▶ [Work required]:
Please set down, word for word, the stretch of the Antoni Esteve passage from "The small clinical" through "companies: Esteve Laboratories.".

▶ [Passage]:
_ _ _ _ _ _ _

The small clinical analysis laboratory that had been installed in the apartment above the pharmacy a few years earlier would soon be used to develop original drug preparations. The first of these was vitamin D obtained by irradiation, which was registered under the trademark Esterosol. As developing original drug preparations came to make up a growing part of his professional activity, in 1931 Antoni Esteve founded what was to become one of the most important Catalan pharmaceutical companies: Esteve Laboratories.

In parallel, Antoni Esteve invested heavily in the push to attain organic arsenic compounds for the treatment of syphilis (marketed in 1934 as Neo-Spirol). Given the high mortality caused by syphilis at the time, Neo-Spirol is considered one of the company's greatest achievements.

== Exile ==

During the Spanish Civil War, Antoni Esteve carried on working at the pharmacy in Manresa, and his laboratory was key in providing sulfonamides to treat infections, as it became more and more difficult to import these drugs from Germany. As he explained: "Our production was always sufficient, despite the difficulties in obtaining the raw materials."

When Catalonia was definitively occupied by Franco's Nationalist army, Antoni Esteve went into exile in France, where he associated with prominent figures in the pharmaceutical industry and worked in a prestigious laboratory. A short time later, the Second World War broke out and the advance of German troops across France forced him to return to Barcelona, where he was put on trial for political responsibilities and sentenced to pay a fine. Forcibly removed from all political and cultural activity, Antoni Esteve threw himself into his scientific work. In his Memoirs, he wrote: "During the year and a half when I was in France, my family was constantly harassed and suffered all sorts of attacks from many of the new authorities installed in Manresa".

_ _ _ _ _ _ _

▶ [Input data]:
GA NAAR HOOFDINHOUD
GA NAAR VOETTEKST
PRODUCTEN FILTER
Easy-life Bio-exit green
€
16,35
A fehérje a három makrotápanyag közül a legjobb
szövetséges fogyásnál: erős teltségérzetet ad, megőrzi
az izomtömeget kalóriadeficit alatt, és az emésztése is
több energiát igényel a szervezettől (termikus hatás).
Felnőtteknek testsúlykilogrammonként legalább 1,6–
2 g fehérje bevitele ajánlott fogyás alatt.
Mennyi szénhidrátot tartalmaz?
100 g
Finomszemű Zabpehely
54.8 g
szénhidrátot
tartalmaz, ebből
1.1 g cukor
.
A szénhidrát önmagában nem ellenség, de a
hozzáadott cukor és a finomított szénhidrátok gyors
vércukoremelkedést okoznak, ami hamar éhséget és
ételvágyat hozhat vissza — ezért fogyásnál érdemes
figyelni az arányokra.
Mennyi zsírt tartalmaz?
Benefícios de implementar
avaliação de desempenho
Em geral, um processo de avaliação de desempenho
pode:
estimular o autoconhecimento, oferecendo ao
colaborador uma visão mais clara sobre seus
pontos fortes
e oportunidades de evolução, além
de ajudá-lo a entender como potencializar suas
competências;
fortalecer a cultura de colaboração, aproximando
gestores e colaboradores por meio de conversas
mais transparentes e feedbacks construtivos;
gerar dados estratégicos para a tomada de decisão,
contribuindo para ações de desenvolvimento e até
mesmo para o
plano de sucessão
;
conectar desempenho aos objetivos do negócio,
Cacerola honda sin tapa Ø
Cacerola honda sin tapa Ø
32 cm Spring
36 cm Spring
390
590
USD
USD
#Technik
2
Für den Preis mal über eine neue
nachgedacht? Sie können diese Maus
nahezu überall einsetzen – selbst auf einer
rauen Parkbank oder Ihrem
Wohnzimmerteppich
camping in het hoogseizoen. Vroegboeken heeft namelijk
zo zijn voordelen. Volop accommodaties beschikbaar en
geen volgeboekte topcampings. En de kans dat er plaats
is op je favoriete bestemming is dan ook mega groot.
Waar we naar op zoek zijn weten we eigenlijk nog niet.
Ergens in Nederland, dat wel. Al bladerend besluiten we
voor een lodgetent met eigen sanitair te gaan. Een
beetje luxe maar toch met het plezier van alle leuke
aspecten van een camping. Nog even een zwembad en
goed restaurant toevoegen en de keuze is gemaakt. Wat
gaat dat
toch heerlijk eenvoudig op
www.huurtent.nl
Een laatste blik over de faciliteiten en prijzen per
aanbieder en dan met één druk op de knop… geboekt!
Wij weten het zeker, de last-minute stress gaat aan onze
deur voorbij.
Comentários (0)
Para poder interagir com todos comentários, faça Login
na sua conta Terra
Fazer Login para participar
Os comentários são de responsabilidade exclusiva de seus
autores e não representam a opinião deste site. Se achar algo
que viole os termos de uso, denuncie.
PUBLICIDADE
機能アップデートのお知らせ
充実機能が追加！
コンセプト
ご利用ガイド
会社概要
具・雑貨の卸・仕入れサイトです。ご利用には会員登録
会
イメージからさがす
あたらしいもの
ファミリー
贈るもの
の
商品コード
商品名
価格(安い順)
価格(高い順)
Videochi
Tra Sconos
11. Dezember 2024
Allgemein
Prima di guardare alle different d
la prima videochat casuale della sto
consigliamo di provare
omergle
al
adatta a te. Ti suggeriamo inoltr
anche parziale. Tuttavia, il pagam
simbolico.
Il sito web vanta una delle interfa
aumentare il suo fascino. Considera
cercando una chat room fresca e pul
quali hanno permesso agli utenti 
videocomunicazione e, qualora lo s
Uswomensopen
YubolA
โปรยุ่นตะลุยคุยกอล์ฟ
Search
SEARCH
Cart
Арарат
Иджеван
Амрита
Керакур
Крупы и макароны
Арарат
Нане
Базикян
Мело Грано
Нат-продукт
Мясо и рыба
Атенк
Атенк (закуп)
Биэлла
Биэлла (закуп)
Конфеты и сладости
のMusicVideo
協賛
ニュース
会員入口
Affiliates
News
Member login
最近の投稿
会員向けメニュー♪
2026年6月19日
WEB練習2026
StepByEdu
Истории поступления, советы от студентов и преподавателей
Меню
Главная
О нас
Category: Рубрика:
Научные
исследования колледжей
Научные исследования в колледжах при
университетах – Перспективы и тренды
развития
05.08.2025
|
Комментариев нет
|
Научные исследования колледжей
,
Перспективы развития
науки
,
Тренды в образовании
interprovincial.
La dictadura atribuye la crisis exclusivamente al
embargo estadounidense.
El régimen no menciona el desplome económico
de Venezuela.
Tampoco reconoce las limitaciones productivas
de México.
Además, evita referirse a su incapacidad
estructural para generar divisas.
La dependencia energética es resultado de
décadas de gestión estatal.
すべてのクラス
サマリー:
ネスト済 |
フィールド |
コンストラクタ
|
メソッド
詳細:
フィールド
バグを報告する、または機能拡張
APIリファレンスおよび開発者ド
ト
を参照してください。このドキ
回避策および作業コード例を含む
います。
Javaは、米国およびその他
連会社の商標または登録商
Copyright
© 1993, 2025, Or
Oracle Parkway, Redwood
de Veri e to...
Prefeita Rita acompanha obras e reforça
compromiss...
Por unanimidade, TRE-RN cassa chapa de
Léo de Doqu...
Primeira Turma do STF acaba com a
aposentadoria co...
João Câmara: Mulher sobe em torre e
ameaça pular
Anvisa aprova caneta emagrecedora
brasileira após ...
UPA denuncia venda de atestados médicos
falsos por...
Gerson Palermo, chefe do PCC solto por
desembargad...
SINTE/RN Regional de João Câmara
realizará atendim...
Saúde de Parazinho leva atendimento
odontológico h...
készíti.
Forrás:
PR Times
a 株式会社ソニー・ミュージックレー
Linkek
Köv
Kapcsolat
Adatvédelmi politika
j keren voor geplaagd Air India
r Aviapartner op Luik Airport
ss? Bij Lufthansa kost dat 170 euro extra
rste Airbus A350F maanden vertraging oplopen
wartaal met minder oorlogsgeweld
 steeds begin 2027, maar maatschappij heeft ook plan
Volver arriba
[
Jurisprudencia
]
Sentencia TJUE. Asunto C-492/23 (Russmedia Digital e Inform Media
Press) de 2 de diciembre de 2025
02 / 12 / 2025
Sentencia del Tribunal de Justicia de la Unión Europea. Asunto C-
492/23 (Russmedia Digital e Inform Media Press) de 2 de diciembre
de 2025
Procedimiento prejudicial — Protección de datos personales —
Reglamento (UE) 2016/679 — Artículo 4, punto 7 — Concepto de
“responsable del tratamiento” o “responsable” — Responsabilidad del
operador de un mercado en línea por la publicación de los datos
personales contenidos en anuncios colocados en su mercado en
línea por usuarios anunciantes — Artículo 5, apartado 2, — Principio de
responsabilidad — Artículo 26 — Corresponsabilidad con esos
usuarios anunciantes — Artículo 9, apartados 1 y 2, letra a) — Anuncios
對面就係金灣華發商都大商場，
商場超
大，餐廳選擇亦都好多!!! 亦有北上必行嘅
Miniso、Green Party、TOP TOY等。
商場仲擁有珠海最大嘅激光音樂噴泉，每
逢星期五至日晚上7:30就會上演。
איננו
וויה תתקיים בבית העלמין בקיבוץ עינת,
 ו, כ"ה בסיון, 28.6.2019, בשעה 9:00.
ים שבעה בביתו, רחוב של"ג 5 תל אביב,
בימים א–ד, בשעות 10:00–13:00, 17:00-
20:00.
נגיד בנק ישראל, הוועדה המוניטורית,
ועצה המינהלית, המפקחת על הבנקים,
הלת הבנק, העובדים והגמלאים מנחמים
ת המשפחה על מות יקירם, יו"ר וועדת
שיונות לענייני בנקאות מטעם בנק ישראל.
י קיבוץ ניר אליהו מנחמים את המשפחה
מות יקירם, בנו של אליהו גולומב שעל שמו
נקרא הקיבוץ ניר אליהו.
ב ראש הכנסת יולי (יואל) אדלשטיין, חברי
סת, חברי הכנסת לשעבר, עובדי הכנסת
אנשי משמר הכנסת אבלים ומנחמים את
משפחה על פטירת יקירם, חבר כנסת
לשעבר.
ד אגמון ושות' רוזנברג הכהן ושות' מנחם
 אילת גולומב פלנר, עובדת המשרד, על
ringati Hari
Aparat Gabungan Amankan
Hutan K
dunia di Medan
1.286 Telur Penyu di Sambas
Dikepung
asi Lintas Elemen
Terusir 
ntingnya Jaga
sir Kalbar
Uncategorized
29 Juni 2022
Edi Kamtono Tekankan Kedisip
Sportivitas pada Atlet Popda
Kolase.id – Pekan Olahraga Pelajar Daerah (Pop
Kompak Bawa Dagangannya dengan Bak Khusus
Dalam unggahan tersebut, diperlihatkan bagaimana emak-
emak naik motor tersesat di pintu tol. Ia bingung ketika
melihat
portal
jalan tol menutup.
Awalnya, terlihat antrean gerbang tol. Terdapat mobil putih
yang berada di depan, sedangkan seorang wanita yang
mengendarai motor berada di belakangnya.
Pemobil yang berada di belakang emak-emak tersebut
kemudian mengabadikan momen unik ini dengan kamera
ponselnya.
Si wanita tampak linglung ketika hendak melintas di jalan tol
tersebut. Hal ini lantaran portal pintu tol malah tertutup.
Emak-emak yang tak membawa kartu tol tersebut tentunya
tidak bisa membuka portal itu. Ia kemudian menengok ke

_ _ _ _ _ _ _

▶ [Reply]:
The small clinical analysis laboratory that had been installed in the apartment above the pharmacy a few years earlier would soon be used to develop original drug preparations. The first of these was vitamin D obtained by irradiation, which was registered under the trademark Esterosol. As developing original drug preparations came to make up a growing part of his professional activity, in 1931 Antoni Esteve founded what was to become one of the most important Catalan pharmaceutical companies: Esteve Laboratories.